── SUPPLIED DATA ──

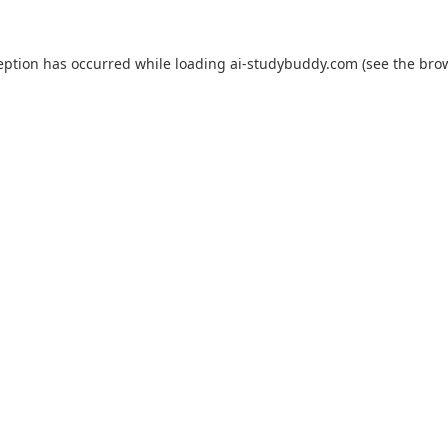
eption has occurred while loading
ai-studybuddy.com
(see the
bro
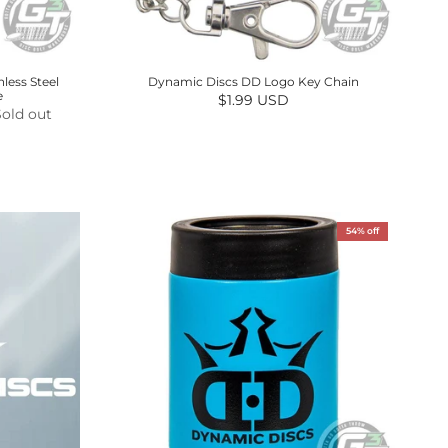
less Steel
Dynamic Discs DD Logo Key Chain
e
Regular price
$1.99 USD
Sold out
54% off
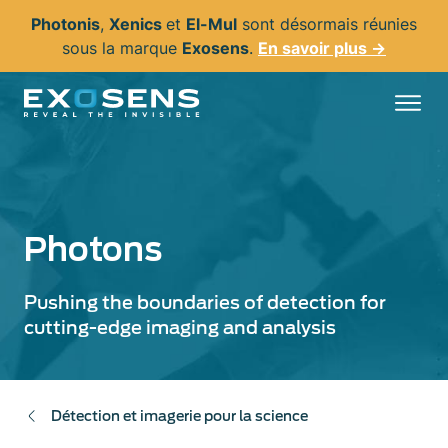
Aller
Photonis
,
Xenics
et
El-Mul
sont désormais réunies
au
sous la marque
Exosens
.
En savoir plus →
contenu
principal
Photons
Pushing the boundaries of detection for
cutting-edge imaging and analysis
Détection et imagerie pour la science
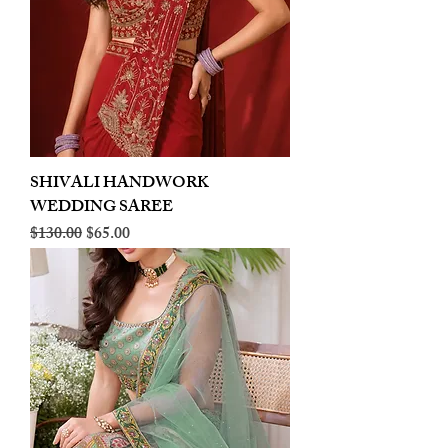
SHIVALI HANDWORK
WEDDING SAREE
Regular Price
Sale Price
$130.00
$65.00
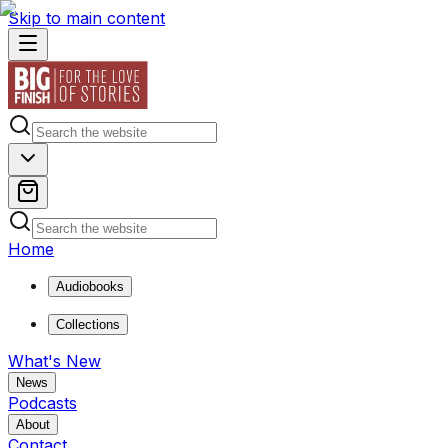
Skip to main content
Home
Audiobooks
Collections
What's New
News
Podcasts
About
Contact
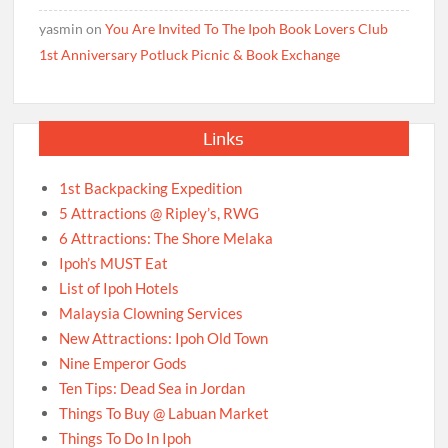
yasmin
on
You Are Invited To The Ipoh Book Lovers Club
1st Anniversary Potluck Picnic & Book Exchange
Links
1st Backpacking Expedition
5 Attractions @ Ripley’s, RWG
6 Attractions: The Shore Melaka
Ipoh’s MUST Eat
List of Ipoh Hotels
Malaysia Clowning Services
New Attractions: Ipoh Old Town
Nine Emperor Gods
Ten Tips: Dead Sea in Jordan
Things To Buy @ Labuan Market
Things To Do In Ipoh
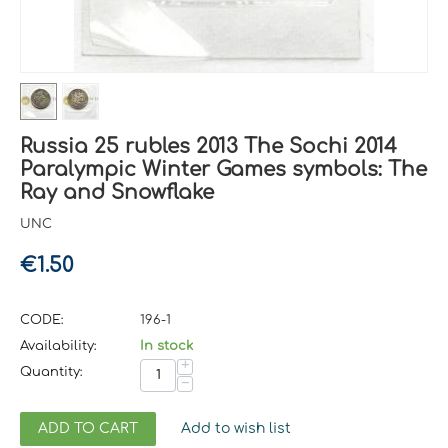
Russia 25 rubles 2013 The Sochi 2014
Paralympic Winter Games symbols: The
Ray and Snowflake
UNC
€
1.50
CODE:
196-1
Availability:
In stock
+
Quantity:
−
ADD TO CART
Add to wish list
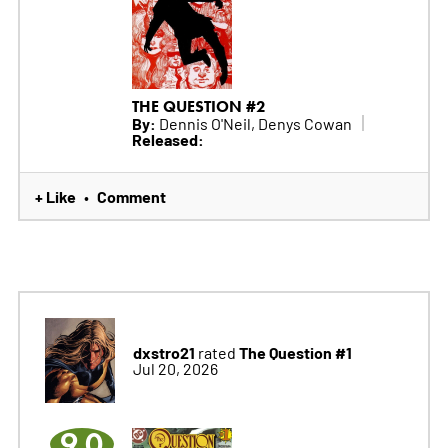
THE QUESTION #2
By:
Dennis O'Neil, Denys Cowan
Released:
+ Like
Comment
•
dxstro21
The Question #1
rated
Jul 20, 2026
9.0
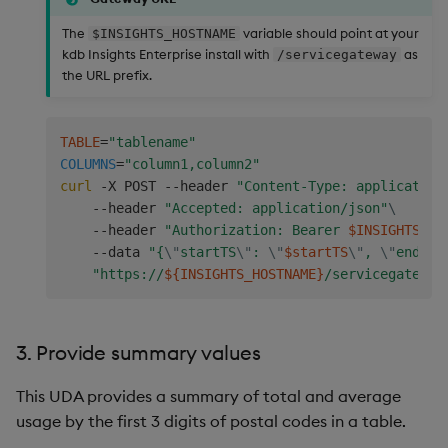
The
variable should point at your
$INSIGHTS_HOSTNAME
kdb Insights Enterprise install with
as
/servicegateway
the URL prefix.
TABLE
=
"tablename"
COLUMNS
=
"column1,column2"
curl
 -X POST --header 
"Content-Type: application
    --header 
"Accepted: application/json"
\
    --header 
"Authorization: Bearer 
$INSIGHTS_TO
    --data 
"{
\"
startTS
\"
: 
\"
$startTS
\"
, 
\"
endTS
\
"https://
${INSIGHTS_HOSTNAME}
/servicegateway
3. Provide summary values
This UDA provides a summary of total and average
usage by the first 3 digits of postal codes in a table.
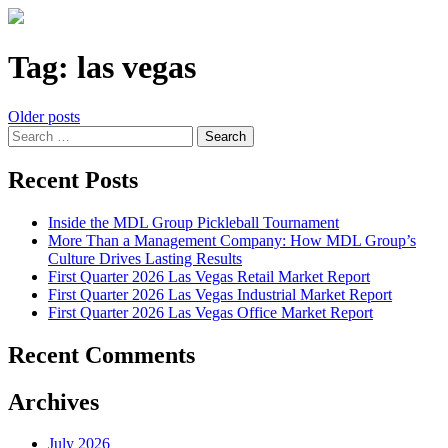
Tag:
las vegas
Posts
Older posts
Search
navigation
for:
Recent Posts
Inside the MDL Group Pickleball Tournament
More Than a Management Company: How MDL Group’s
Culture Drives Lasting Results
First Quarter 2026 Las Vegas Retail Market Report
First Quarter 2026 Las Vegas Industrial Market Report
First Quarter 2026 Las Vegas Office Market Report
Recent Comments
Archives
July 2026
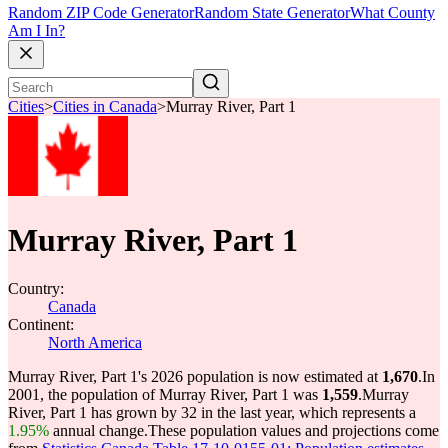
Random ZIP Code Generator
Random State Generator
What County
Am I In?
Cities
>
Cities in Canada
>
Murray River, Part 1
Murray River, Part 1
Country:
Canada
Continent:
North America
Murray River, Part 1's 2026 population is now estimated at
1,670
.
In
2001, the population of Murray River, Part 1 was
1,559
.
Murray
River, Part 1 has grown by 32 in the last year, which represents a
1.95%
annual change.
These population values and projections come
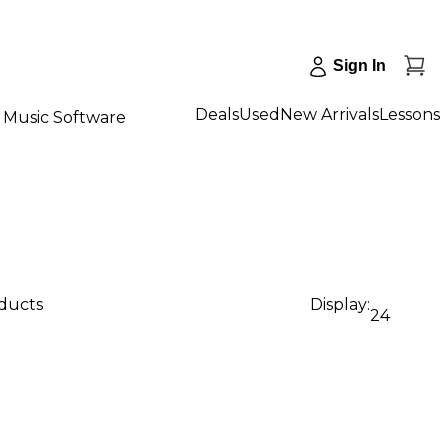
Sign In
Deals
Used
New Arrivals
Lessons
Music Software
oducts
Display:
24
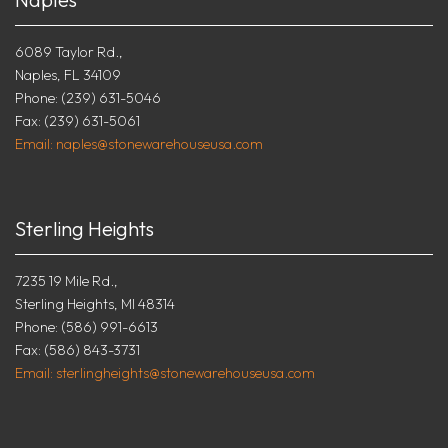
6089 Taylor Rd.,
Naples, FL 34109
Phone: (239) 631-5046
Fax: (239) 631-5061
Email: naples@stonewarehouseusa.com
Sterling Heights
7235 19 Mile Rd.,
Sterling Heights, MI 48314
Phone: (586) 991-6613
Fax: (586) 843-3731
Email: sterlingheights@stonewarehouseusa.com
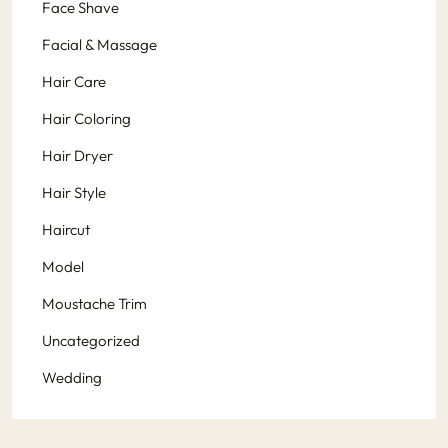
Face Shave
Facial & Massage
Hair Care
Hair Coloring
Hair Dryer
Hair Style
Haircut
Model
Moustache Trim
Uncategorized
Wedding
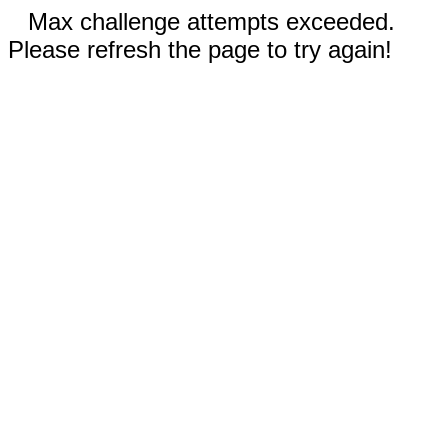
Max challenge attempts exceeded.
Please refresh the page to try again!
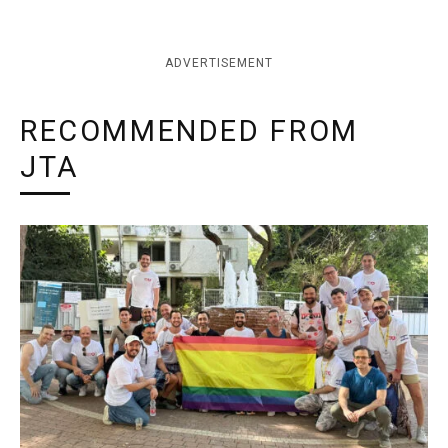
ADVERTISEMENT
RECOMMENDED FROM
JTA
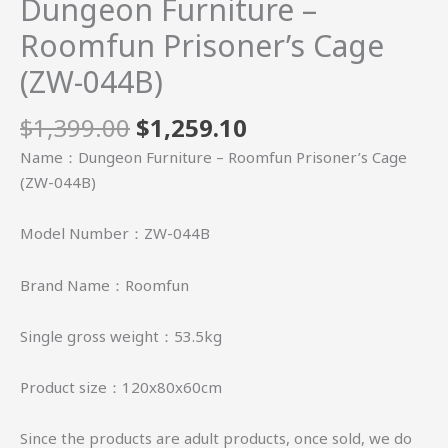
Dungeon Furniture –
Roomfun Prisoner’s Cage
(ZW-044B)
$
1,399.00
$
1,259.10
Name：Dungeon Furniture – Roomfun Prisoner’s Cage
(ZW-044B)
Model Number：ZW-044B
Brand Name：Roomfun
Single gross weight：53.5kg
Product size：120x80x60cm
Since the products are adult products, once sold, we do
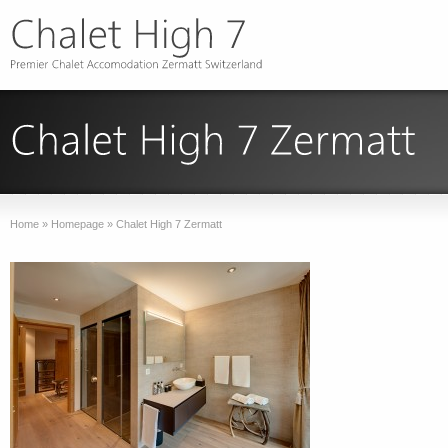
Home
»
Homepage
»
Chalet High 7 Zermatt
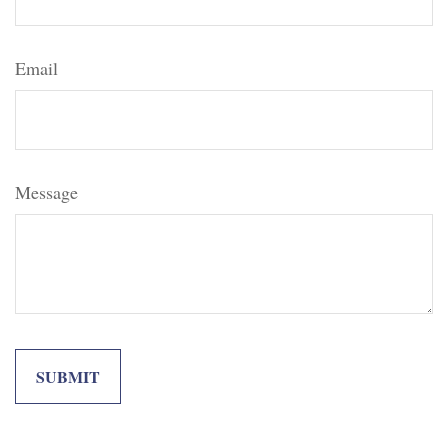
Email
Message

───

Scan the material above. Copy each line where "Phone" occurs.

SOLVED EXERCISE –
Phone: (239) 631-5046
Phone: (586) 991-6613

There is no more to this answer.